------ READING PASSAGE
Although he was an advocate of nonviolent resistance, King did have firearms to protect himself and his family after receiving death threats, according to a 2011 article by Adam Winkler, a UCLA law professor. He once applied for a concealed carry permit, which was denied by local law enforcement at a time when police used any pretext to deny permits to Black applicants, Winkler wrote.
So to the extent that Jim Crow laws kept Black people from exercising the gun rights that white people had, he was probably opposed.
King did write, in his Letter from Birmingham Jail, that “justice too long delayed is justice denied.”
Justice and rights are different, and in making that statement, however, he wasn’t claiming it as his own. He attributed it to “one of our distinguished jurists.”
Being in jail, King likely didn’t have access to a Bartlett’s Familiar Quotations, so he can be forgiven for not attributing it directly to former British Prime Minister William Gladstone. It showed up in many American judicial rulings after that.
------------
------ DATA PROVIDED
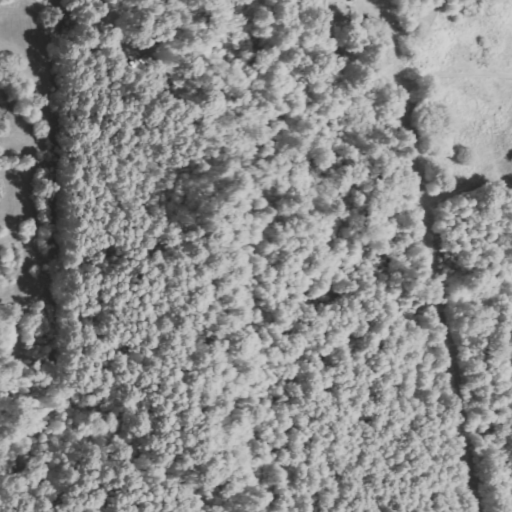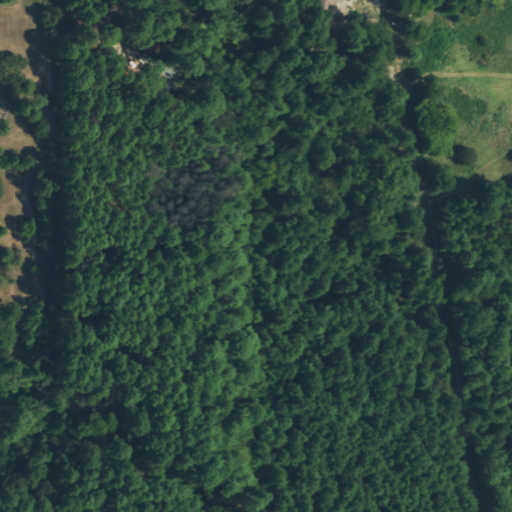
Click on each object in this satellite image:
building: (333, 1)
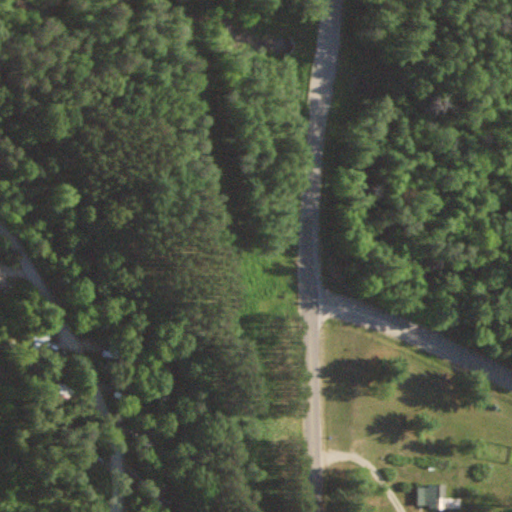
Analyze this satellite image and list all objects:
road: (312, 255)
building: (2, 271)
park: (137, 301)
road: (413, 334)
road: (82, 361)
building: (428, 496)
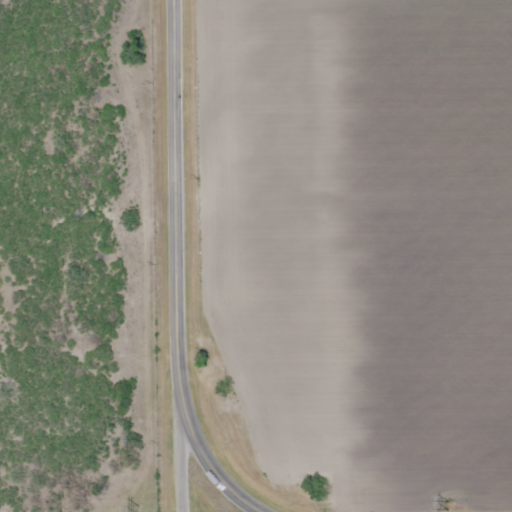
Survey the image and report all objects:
road: (175, 275)
road: (181, 452)
power tower: (443, 506)
power tower: (135, 509)
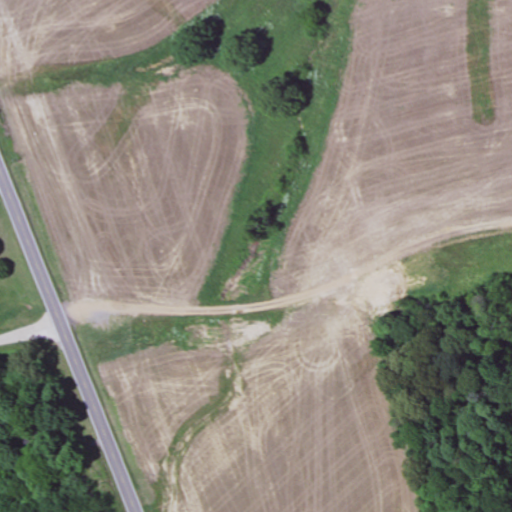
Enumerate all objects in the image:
road: (30, 332)
road: (66, 343)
------------
__EXERCISE GOAL__
In the text about King, condense the paragraph beginning "Although he was an advocate" into a shorter version that keeps its main facts.

__ANSWER TO THIS EXERCISE__
According to a 2011 article by UCLA law professor Adam Winkler, King, despite advocating nonviolent resistance, kept firearms to protect himself and his family after receiving death threats. He applied for a concealed carry permit, but local law enforcement denied it at a time when police used any pretext to refuse permits to Black applicants.